(1) Field of the Invention
The present invention relates to printed wiring boards and, more particularly, to a printed wiring board with zones of controlled thermal coefficient of expansion.
(2) Background Art
Printed wiring boards possessing a controlled thermal coefficient of expansion are very well known to those skilled in the art. In this regard, U.S. Pat. No. 3,794,887 to Brennan et al. teaches a printed circuit board including a plurality of flexible metal webs secured to a frame at their ends. A printed wiring board is secured to the webs so that each web has a free length between the frame and the adjacent edge of the printed wiring board. The webs provide a thermal path and isolation from vibration as well as a electrical path to the printed wiring board.
U.S. Pat. No. 4,318,954 to Jensen teaches a composite printed wiring board including a surface fabricated from fiber of glass reinforced epoxy laminates secured by means of thermal set adhesive to a support member which is fabricated from graphite film and reinforced thermal set resin having a low coefficient of thermal expansion approaching zero. The unrestrained coefficient of thermal expansion of the printed wiring board is significantly greater than that of the support member. However, the composite assembly possesses a thermal expansion coefficient greatly reduced from that of the glass fiber reinforced epoxy and approaching that of a ceramic chip carrier.

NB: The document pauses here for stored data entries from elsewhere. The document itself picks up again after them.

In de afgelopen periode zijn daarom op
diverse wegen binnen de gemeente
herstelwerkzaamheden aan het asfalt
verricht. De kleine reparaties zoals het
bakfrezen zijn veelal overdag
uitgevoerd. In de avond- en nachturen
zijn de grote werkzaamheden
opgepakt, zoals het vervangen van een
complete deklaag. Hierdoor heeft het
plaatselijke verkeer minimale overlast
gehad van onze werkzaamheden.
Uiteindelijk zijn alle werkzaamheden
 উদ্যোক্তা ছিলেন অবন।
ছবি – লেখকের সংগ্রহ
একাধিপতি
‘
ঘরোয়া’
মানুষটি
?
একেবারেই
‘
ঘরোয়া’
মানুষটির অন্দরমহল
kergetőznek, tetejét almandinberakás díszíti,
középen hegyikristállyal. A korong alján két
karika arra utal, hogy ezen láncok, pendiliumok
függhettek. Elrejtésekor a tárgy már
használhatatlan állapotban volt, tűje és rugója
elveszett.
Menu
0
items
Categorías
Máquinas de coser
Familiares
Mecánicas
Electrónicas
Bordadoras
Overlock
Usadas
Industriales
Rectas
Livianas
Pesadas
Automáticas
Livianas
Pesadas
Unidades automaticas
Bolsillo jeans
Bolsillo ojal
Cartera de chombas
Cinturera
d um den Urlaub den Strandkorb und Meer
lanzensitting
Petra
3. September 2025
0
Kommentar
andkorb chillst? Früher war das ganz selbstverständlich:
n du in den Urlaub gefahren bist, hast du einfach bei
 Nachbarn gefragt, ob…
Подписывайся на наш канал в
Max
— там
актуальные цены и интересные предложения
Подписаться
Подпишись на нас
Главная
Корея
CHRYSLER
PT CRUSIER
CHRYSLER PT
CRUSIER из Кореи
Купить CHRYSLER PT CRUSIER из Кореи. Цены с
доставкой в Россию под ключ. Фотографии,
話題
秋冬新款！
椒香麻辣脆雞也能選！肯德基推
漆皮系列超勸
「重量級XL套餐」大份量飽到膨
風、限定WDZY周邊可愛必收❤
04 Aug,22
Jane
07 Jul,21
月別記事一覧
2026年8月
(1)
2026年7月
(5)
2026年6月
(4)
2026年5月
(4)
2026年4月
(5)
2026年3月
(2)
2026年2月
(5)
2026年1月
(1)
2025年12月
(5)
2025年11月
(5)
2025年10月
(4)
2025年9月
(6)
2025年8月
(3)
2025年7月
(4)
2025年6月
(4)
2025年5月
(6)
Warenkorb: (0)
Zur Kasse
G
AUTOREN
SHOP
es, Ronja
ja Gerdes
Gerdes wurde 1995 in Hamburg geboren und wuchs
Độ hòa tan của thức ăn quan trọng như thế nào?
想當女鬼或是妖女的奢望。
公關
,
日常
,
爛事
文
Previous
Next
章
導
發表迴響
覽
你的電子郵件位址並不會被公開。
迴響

U.S. Pat. No. 4,495,378 to Dotzer et al. teaches a circuit board consisting of a flat core plate of metallic material, graphite or electrically conductive carbon with a coating of electroplated aluminum eloxal. A conductor run structure may be generated on the aluminum eloxal layer to provide circuit interconnections.
U.S. Pat. No. 4,496,793 to Hanson et al. teaches a multilayer circuit board laminate which includes one or more stabilizing metal sheets for reducing the thermal coefficient of expansion of the laminate. The circuit board laminate disclosed is particularly useful in conjunction with leadless components and incorporates one or more stabilizing metal sheets into the composite multilayer board laminate assembly to stabilize the laminates thermal coefficient of expansion thereby enabling the laminate to be used in conjunction with leadless electronic components. The stabilizing layer may be formed of a composite metal dielectric laminate enabling the layer to be provided with a noncontinuous floating type pattern.
The above cited art while teaching various methods of controlling thermal coefficient of expansion and variously removing heat generated by electronic components, is not seen to teach the use of a stabilizing layer to control thermal coefficient of expansion and to remove heat in the manner taught by the present invention.